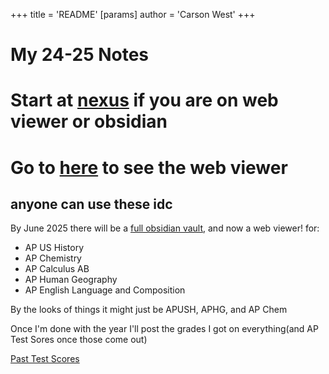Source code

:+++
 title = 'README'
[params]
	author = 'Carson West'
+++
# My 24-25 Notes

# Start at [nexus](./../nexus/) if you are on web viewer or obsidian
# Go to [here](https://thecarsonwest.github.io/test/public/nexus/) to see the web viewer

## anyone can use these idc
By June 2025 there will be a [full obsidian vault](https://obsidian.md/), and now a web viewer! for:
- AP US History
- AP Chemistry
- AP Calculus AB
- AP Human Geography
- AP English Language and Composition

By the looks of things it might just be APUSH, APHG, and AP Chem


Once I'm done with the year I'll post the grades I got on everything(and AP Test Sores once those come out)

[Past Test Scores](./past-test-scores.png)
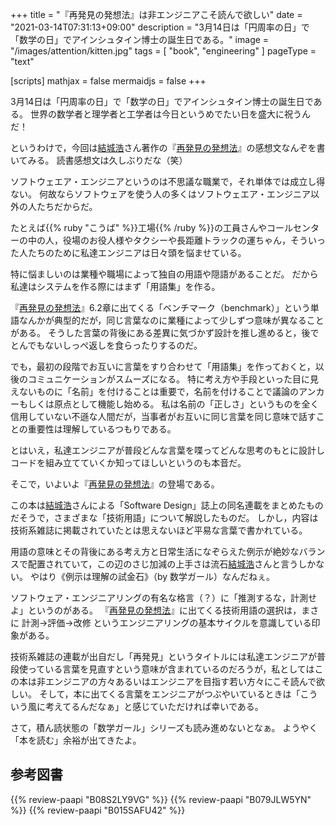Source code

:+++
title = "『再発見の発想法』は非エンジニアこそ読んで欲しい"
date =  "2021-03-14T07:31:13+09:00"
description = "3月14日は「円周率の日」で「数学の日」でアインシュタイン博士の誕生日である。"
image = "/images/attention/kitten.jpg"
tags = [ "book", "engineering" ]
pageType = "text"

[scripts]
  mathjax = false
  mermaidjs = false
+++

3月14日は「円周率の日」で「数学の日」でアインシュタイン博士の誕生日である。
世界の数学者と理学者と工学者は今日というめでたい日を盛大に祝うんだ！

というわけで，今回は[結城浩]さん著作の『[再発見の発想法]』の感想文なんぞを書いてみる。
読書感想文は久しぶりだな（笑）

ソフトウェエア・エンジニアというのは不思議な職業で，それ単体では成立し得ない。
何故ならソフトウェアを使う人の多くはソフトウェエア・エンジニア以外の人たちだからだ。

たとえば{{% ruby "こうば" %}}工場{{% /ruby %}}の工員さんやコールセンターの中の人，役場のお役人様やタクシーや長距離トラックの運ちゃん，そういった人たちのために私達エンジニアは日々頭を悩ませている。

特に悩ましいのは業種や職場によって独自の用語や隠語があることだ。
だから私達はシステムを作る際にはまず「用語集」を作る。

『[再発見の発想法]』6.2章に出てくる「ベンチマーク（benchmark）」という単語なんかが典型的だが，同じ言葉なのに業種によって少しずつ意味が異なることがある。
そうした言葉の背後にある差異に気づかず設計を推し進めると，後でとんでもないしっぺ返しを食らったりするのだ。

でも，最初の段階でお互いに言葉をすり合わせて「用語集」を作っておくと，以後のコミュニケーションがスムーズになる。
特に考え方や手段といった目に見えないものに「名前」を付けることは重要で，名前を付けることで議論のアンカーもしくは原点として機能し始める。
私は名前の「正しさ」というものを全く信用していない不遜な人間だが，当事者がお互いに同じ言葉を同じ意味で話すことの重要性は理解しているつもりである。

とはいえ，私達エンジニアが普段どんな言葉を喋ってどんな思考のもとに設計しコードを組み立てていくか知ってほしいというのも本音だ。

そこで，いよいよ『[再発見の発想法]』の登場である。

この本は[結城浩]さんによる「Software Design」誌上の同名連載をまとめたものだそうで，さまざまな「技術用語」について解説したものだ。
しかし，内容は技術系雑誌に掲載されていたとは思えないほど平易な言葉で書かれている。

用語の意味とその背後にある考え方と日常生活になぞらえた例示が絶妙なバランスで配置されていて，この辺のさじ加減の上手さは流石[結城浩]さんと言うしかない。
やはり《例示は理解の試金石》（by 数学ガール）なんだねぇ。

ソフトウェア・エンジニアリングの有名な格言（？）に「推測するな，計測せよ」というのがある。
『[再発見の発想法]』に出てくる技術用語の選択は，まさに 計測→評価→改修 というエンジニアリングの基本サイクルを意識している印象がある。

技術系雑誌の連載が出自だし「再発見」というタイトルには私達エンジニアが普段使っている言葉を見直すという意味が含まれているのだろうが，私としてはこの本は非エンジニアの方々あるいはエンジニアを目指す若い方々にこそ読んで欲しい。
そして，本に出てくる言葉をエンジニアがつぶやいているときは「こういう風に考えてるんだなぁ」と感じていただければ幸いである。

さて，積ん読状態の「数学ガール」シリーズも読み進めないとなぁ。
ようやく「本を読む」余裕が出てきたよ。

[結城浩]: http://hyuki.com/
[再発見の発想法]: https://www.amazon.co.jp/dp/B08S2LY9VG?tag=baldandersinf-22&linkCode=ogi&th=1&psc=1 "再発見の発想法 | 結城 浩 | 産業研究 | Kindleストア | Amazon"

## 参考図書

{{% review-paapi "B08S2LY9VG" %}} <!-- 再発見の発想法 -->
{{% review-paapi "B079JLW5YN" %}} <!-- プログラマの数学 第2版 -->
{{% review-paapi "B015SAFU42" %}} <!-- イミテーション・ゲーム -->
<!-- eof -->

********

The problem: There is one span to return: the line holding "ようやく「本を読む」余裕が出てきたよ。" and every line after it through the end of the listing above; please give it exactly and add nothing.

Result:
ようやく「本を読む」余裕が出てきたよ。

[結城浩]: http://hyuki.com/
[再発見の発想法]: https://www.amazon.co.jp/dp/B08S2LY9VG?tag=baldandersinf-22&linkCode=ogi&th=1&psc=1 "再発見の発想法 | 結城 浩 | 産業研究 | Kindleストア | Amazon"

## 参考図書

{{% review-paapi "B08S2LY9VG" %}} <!-- 再発見の発想法 -->
{{% review-paapi "B079JLW5YN" %}} <!-- プログラマの数学 第2版 -->
{{% review-paapi "B015SAFU42" %}} <!-- イミテーション・ゲーム -->
<!-- eof -->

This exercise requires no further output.